Néanmoins, Marc Ravalomanana et ses partisans doivent participer activement aux discussions devant tous nous engager. Et toutes les actions (et compromis nécessaire) doivent être engagées dans ce sens. Cette participation est une nécessité de l’Histoire - la Réconciliation Nationale - et doit se faire au même titre que celle de tous les partis politiques, des nombreux exilés et des prisonniers politiques. Mais la tenue des discussions ne doit pas être centrée sur leur participation car il est primordial que tous les acteurs du corps social – et notamment la Société dite Civile - y aient une voix prépondérante.

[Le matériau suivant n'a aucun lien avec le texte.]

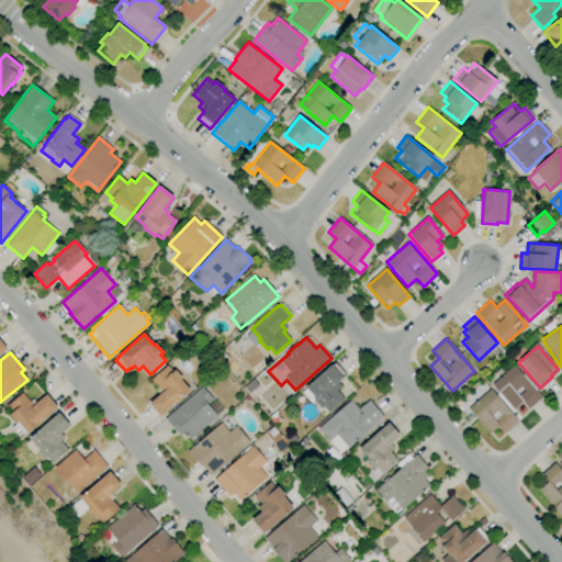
[(329,413),(324,406),(322,408),(314,400),(311,403),(301,393),(306,389),(305,388),(330,364),(332,366),(334,363),(345,374),(341,377),(343,378),(336,383),(340,388),(337,391),(345,398),(329,413)]
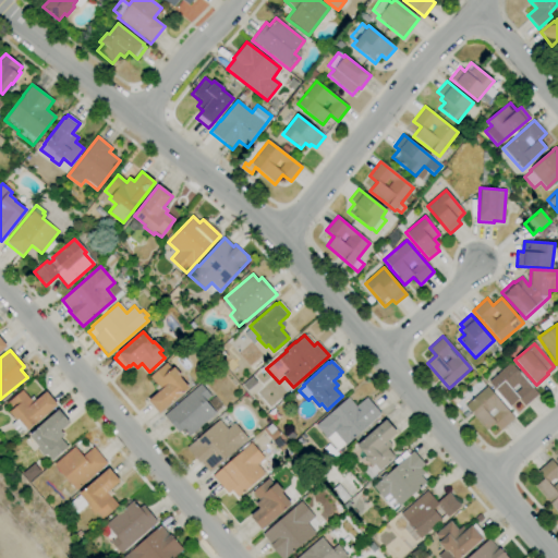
[(524,407),(518,399),(510,407),(488,381),(510,362),(538,395),(524,407)]
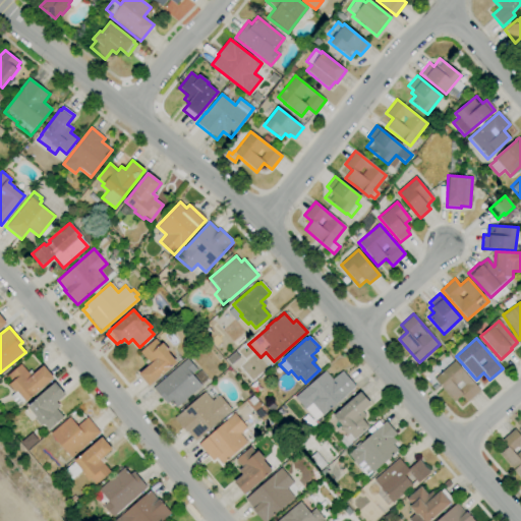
[(149,387),(137,373),(148,365),(145,362),(147,360),(139,351),(155,339),(160,345),(162,343),(169,351),(168,352),(177,362),(149,387)]
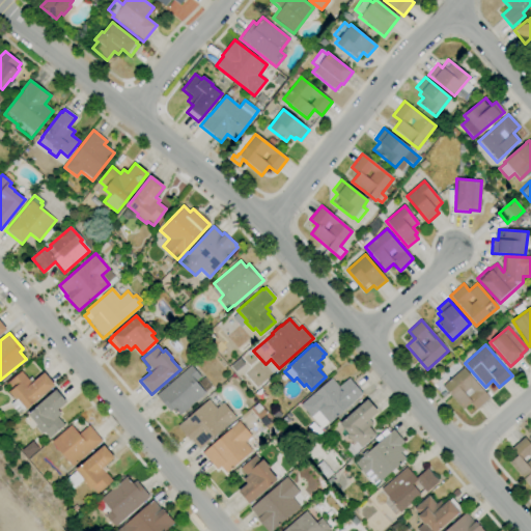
[(179,416),(173,409),(170,412),(156,395),(191,365),(200,376),(202,375),(213,387),(179,416)]
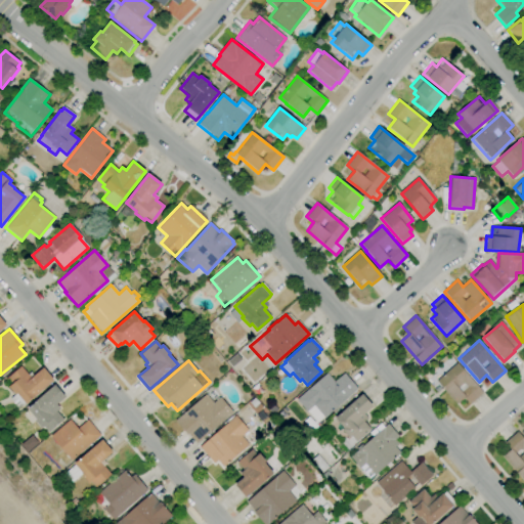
[(470,404),(464,398),(456,404),(442,388),(436,381),(456,362),(483,393),(470,404)]
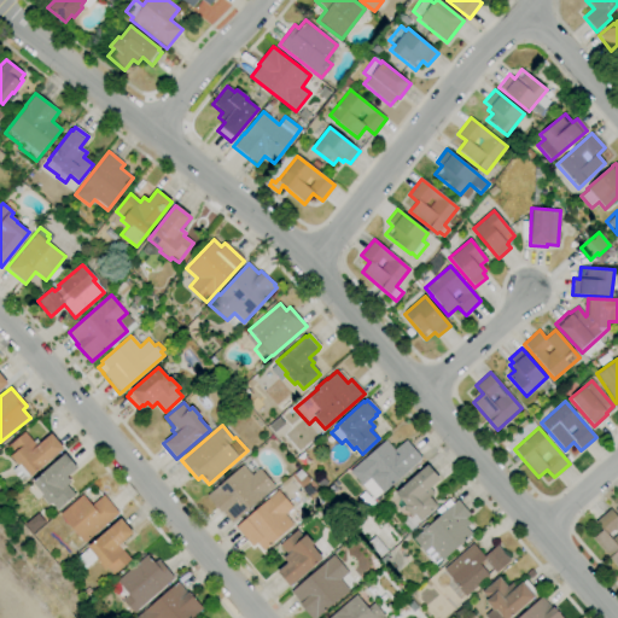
[(22,482),(12,470),(17,465),(10,456),(12,455),(6,447),(24,431),(33,442),(36,439),(40,443),(51,433),(64,449),(30,477),(29,476),(22,482)]
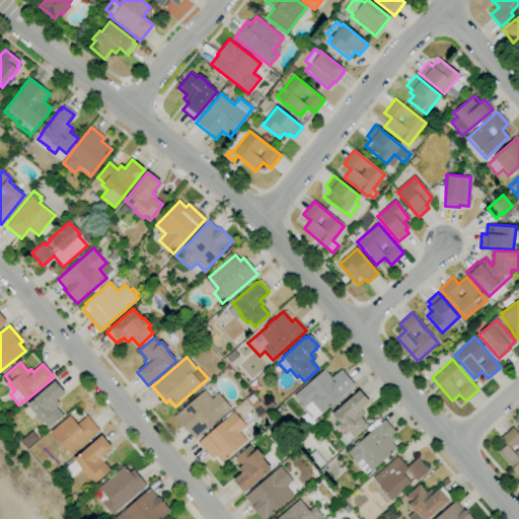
[(304,408),(294,395),(323,370),(330,378),(341,369),(355,385),(320,414),(314,419),(304,408)]
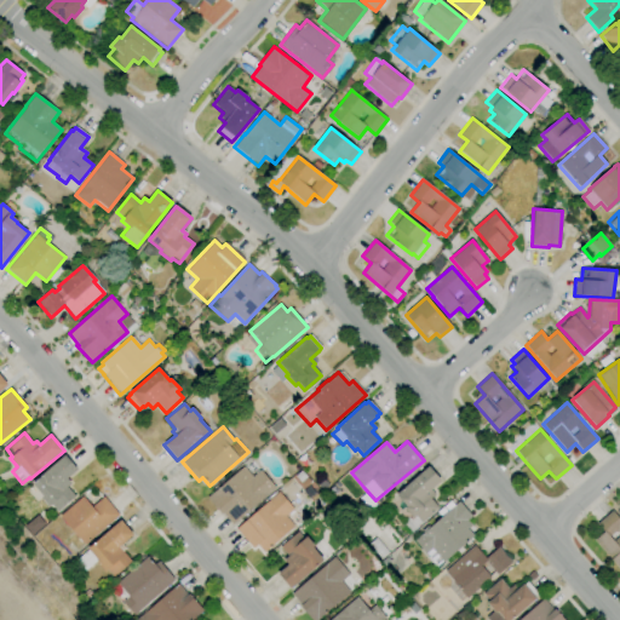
[(57,511),(51,504),(49,506),(40,498),(42,495),(32,483),(64,455),(78,470),(67,478),(70,483),(67,487),(74,497),(57,511)]
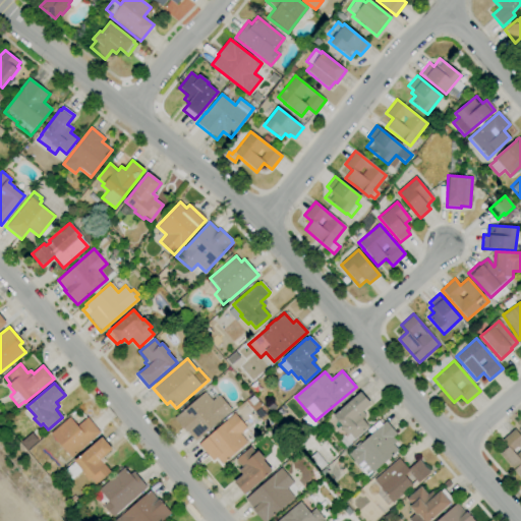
[(194,441),(174,417),(205,392),(212,401),(219,395),(231,409),(194,441)]
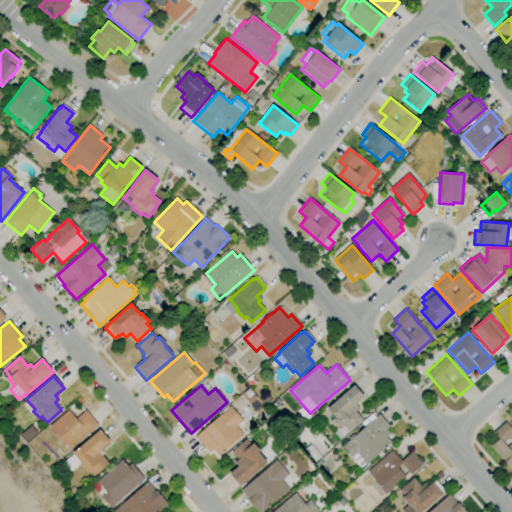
[(348,432),(343,426),(341,428),(333,420),(335,418),(326,409),(353,385),(364,397),(356,404),(359,408),(356,411),(362,419),(348,432)]
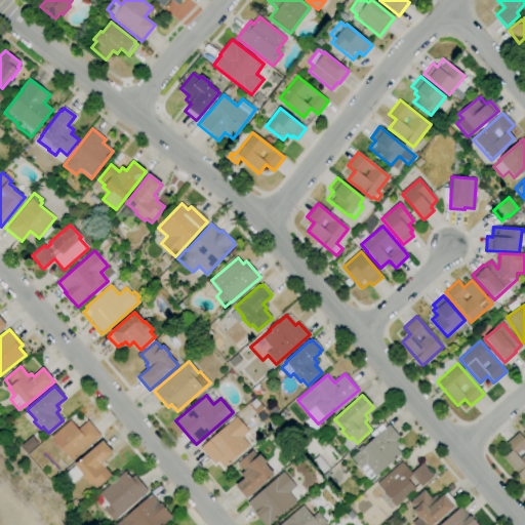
[(224,469),(217,461),(214,465),(199,448),(236,416),(248,431),(242,437),(249,445),(224,469)]
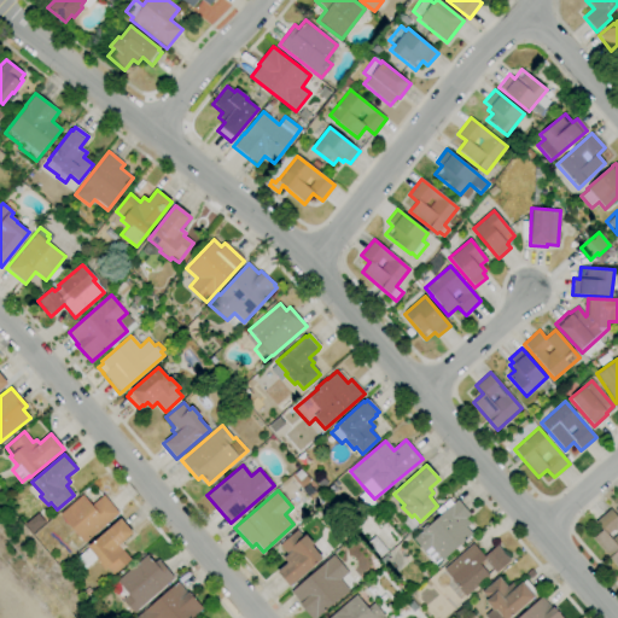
[(83,543),(59,514),(82,495),(91,506),(103,495),(118,513),(83,543)]
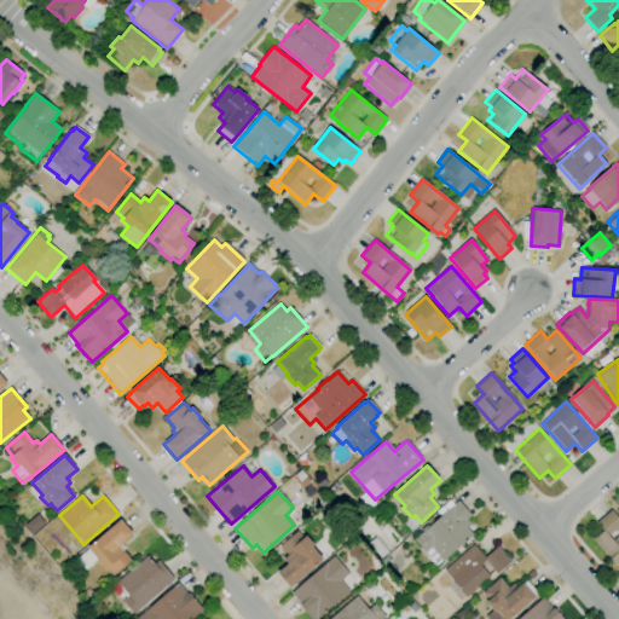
[(434,567),(423,554),(424,553),(414,539),(423,532),(421,530),(427,524),(429,526),(458,501),(472,515),(467,519),(472,524),(467,528),(473,534),(443,561),(441,561),(434,567)]
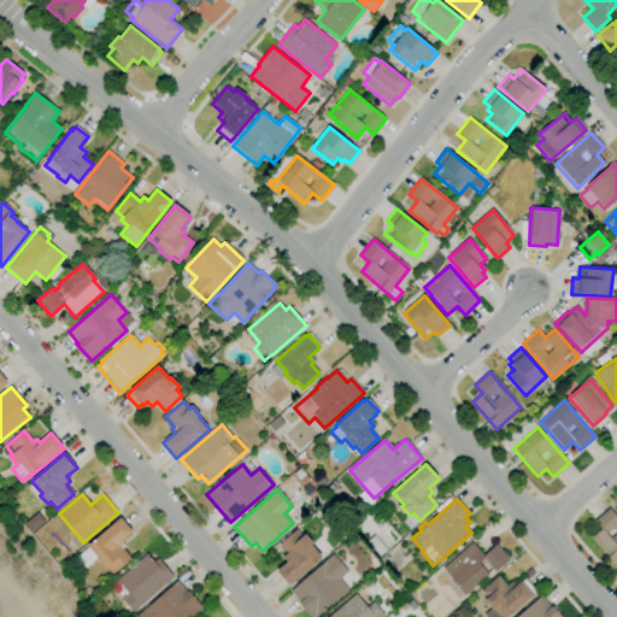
[(616,563),(615,565),(592,538),(601,529),(594,521),(610,507),(616,516),(616,563)]
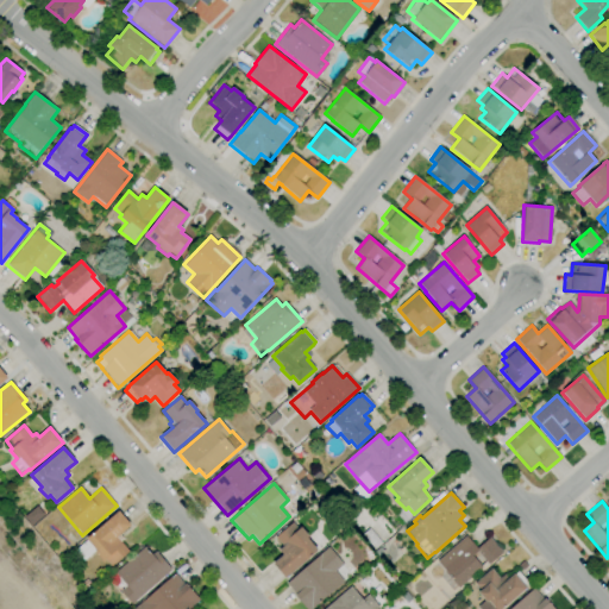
[(111,566),(105,559),(102,562),(94,553),(96,551),(95,550),(83,560),(75,551),(118,512),(130,525),(119,534),(124,539),(120,542),(127,551),(111,566)]
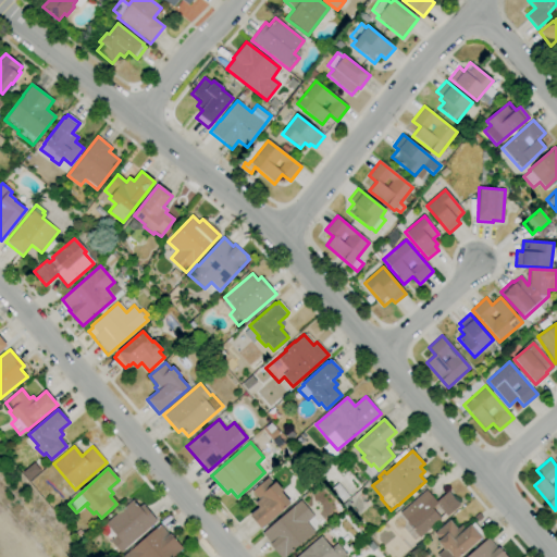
[(309,486),(302,478),(310,471),(318,479),(309,486)]
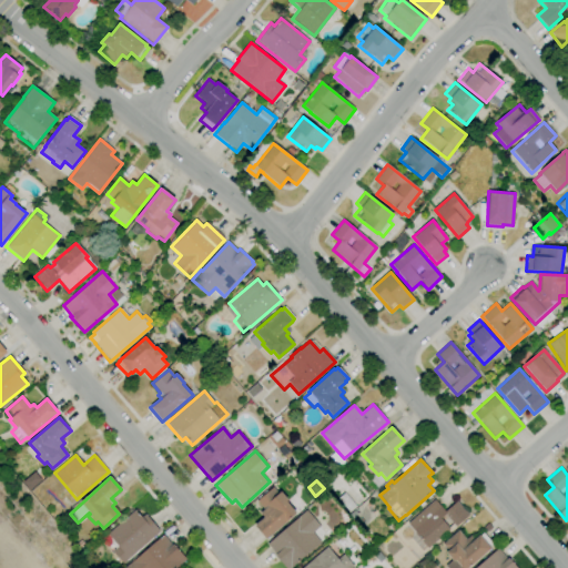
[(265,539),(254,526),(263,518),(260,514),(263,509),(256,501),(273,487),(279,494),(281,492),(287,500),(286,501),(296,513),(265,539)]
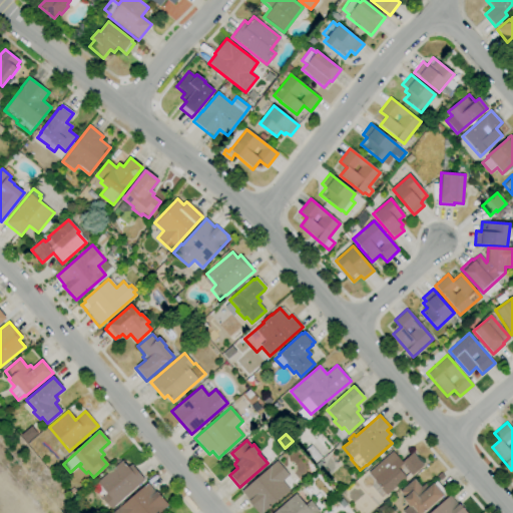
[(315,463),(305,451),(311,445),(321,457),(315,463)]
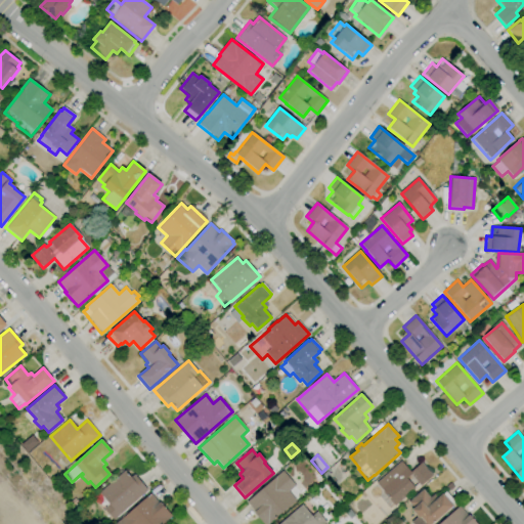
[(394,506),(382,492),(384,491),(377,483),(400,462),(409,472),(421,463),(433,475),(420,486),(419,484),(415,487),(415,488),(394,506)]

Il est en effet fondamental que la construction des fondations de notre future Démocratie soient dictées par un regard désintéressé sur le champ politique et par l’acceptation d’un socle de valeurs communes conformes à la culture malgache – autour (de la réhabilitation) du Fihavanana – et non par le choc des antagonismes et des intérêts égoïstes. La société civile dans son ensemble, nos (nombreux) intellectuels, nos Ray-amandreny d’où qu’ils viennent, doivent jouer leur rôle de conscience collective, peser sur le cours des discussions et appeler à transcender les différents.

Il ne faut pas se voiler la face : les conditions de légalisation du régime actuel interpellent, et c’est un euphémisme. Aussi est il important de ne pas se taire ou tout accepter sous prétexte d’une lutte populaire prétendument achevée avec le départ de Marc Ravalomanana (qui était souhaitable pour sauver la République) mais d’exiger avec force et insistance autant de responsabilités, de transparence et d’honnêteté (juridique et éthique) qui avaient été exigées – en vain - de leurs prédécesseurs. Il serait incohérent d’accepter aujourd’hui ce que nous refusions hier. Cette lutte sera achevée quand les promesses de Liberté (pour tous) de nos Pères depuis 1947 seront entièrement honorées.

En attendant, il n’est pas acceptable que des personnes, se voulant pourvus d’une autorité qu’ils n’ont pas, réclament au nom d’une démocratie dont ils n’ont qu’une vague idée, que des contestataires, quelles que soient leurs revendications, soient punis. La protection des libertés fondamentales (expression, opinion, création, religion), par ce qu’ils sont les vrais baromètres de la vitalité d’une Démocratie, doivent être nourris en permanence par une action responsable : on ne peut invoquer leur respect en ayant le verbe haut dans l’opposition et les piétiner une fois au pouvoir en ayant le geste petit. Et ne pas oublier que si le Verbe donne du sens, c’est le Geste qui le sublime.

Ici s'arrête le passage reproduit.